O STF firmou entendimento de que o princípio da presunção de inocência não se limita ao processo penal, mas irradia efeitos sobre todo o ordenamento jurídico, condicionando a interpretação das normas vigentes e conferindo ao indivíduo o status de inocente em todos os aspectos de sua vida — inclusive no campo administrativo e profissional — enquanto não houver condenação criminal transitada em julgado. Assim, utilizar a pendência de inquérito ou de ação penal como único fundamento para negar matrícula em curso de reciclagem de vigilante ou para recusar o registro do respectivo certificado equivale a antecipar os efeitos de uma condenação que ainda não existe, em ofensa direta ao art. 5º, LVII, da CF.
A Corte também considerou relevantes os princípios da dignidade da pessoa humana e do direito ao trabalho (art. 6º da CF), especialmente porque, para a maioria dos vigilantes, a profissão é a principal fonte de subsistência.
Os dispositivos legais e constitucionais centrais são: art. 5º, caput e inciso LVII, art. 6º e art. 37, caput, todos da Constituição Federal, além da Portaria 387/2006 do DG/DPF (especificamente seu art. 109, VI), que serviu de base normativa para a recusa administrativa objeto do mandado de segurança.
O acórdão consolidou e reafirmou vasta jurisprudência anterior do próprio STF, destacando-se os seguintes precedentes: ARE 943.503-AgR (Rel. Min. Roberto Barroso); RE 885.071-AgR (Rel. Min. Luiz Fux); RE 860.453-AgR (Rel. Min. Rosa Weber); ARE 960.675-AgR (Rel. Min. Gilmar Mendes); RE 952.501-AgR (Rel. Min. Dias Toffoli); RE 805.821-AgR (Rel. Min. Ricardo Lewandowski); ARE 1.007.831-AgR (Rel. Min. Edson Fachin); RE 868.089-AgR (Rel. Min. Cármen Lúcia); e RE 892.938-AgR (Rel. Min. Celso de Mello). O precedente ARE 1.007.831-AgR também indicou, a contrario sensu, que a restrição seria admissível quando existir condenação transitada em julgado sem demonstração de reabilitação.

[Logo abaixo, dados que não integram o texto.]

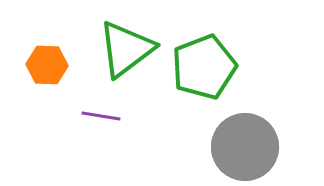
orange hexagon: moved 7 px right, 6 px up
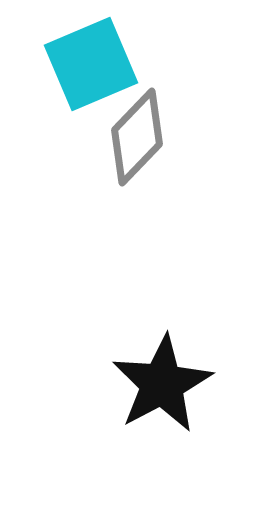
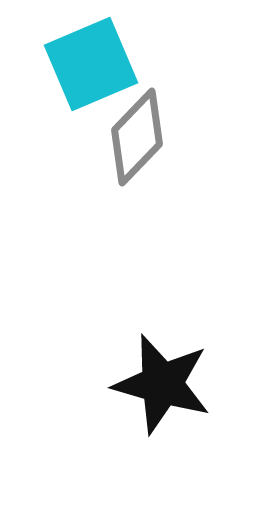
black star: rotated 28 degrees counterclockwise
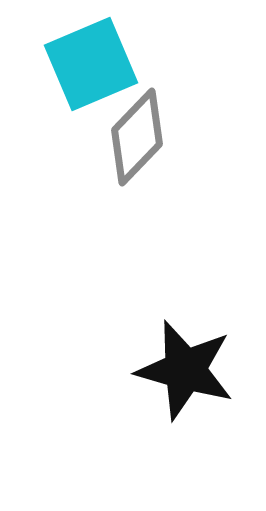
black star: moved 23 px right, 14 px up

A divergência ficou restrita ao Ministro Alexandre de Moraes, que votou contra a reafirmação da jurisprudência, e ao Ministro Gilmar Mendes, que não se manifestou. A maioria do Plenário, contudo, reafirmou o entendimento consolidado, com reconhecimento de repercussão geral nos termos dos arts. 323 e 323-A do Regimento Interno do STF.